36th Division in World War II

ROME FALLS

Fieldmarshal Kesselring's Tenth and Fourteenth Armies had been whipped on the southern approaches to Rome. To defend the city itself would have been anti-climactic. And so, when the Germans pulled out of the Italian capital, it was not only in the interests of the Pope and the survival of time-worn Roman monuments, but more for the establishment of a hurried defense line to the north.

The Eternal City burst forth in a blaze of glory Sunday, June 5, 1944, just one day before another mighty army sailed against Normandy. Groggy infantrymen, uplifted by the cheers of the hysterical Roman mob, marched in from the Alban Hills, or rode tanks like ancient gladiators on chariots, past the Coliseum and the Forum and on down the Corso Umberto.


Weary infantrymen, riding tank destroyers, surge into the eternal city past the ancient coliseum.

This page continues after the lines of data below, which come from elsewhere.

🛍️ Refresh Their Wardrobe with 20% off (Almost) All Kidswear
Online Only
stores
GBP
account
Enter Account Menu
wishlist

This photograph, taken from captured enemy film, shows the German garrison pulling out of Rome.

Afternoon of June 4, 36th Division men fought their way into the suburbs, Sherman tank, in center, has just fired.

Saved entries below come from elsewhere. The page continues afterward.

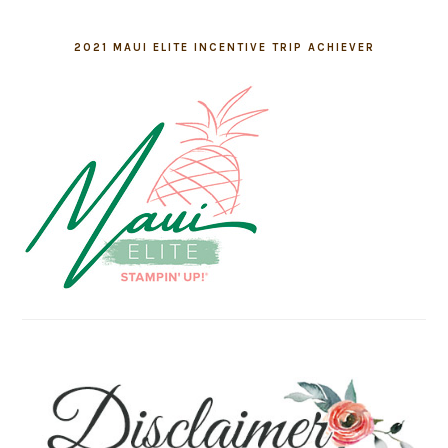
2021 MAUI ELITE INCENTIVE TRIP ACHIEVER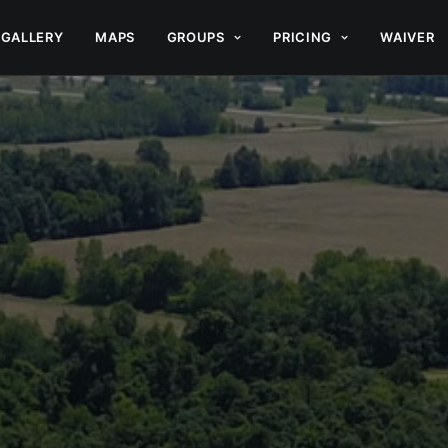
GALLERY
MAPS
GROUPS
PRICING
WAIVER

GERMANS MOVE OUT, ALLIES IN

 

During the night Division troops mounted armor and trucks, formed in a column and moved boldly through the silent, moonlit streets through the heart of the city. At daybreak, the Tiber was crossed and the column headed out past the Vatican into the open country to the north. Germans were in waiting five miles beyond. While Rome cheered its liberation from dawn till dark of June 5th, 142nd infantrymen fought to reduce the strong German delaying effort outside Rome. Wide-eyed veterans poured through the prized objective all day. The enemy was on the run.

ROMANS REJOICE

 

If Rome was still bound by Fascist ties on June 5, hurriedly those ties were tossed into the Tiber River. For on that day the Romans were a mob, exultant and passionate, humble and reverently thankful.

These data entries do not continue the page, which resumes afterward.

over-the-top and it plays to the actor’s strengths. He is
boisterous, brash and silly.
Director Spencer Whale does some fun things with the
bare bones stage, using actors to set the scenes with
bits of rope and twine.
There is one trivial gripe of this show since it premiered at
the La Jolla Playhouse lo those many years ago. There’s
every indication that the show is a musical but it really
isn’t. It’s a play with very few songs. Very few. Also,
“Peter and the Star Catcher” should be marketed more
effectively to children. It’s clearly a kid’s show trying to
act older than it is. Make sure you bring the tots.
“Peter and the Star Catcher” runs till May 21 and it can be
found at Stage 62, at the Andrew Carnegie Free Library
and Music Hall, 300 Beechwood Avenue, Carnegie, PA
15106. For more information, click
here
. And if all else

Crowd gathers in Piazza Venezia where stands Italy's ostentatious monument to King Victor Emmanuel.

They laughed and cried, several generations of Italian citizenry register approval of the American entry.
Bridge intact! Long convoys of troop transports cross the Tiber River in pursuit of the fleeing Germans.
Some of the troops marched into Rome, others rode jeeps, half-tracks and tanks. The crowd cheers.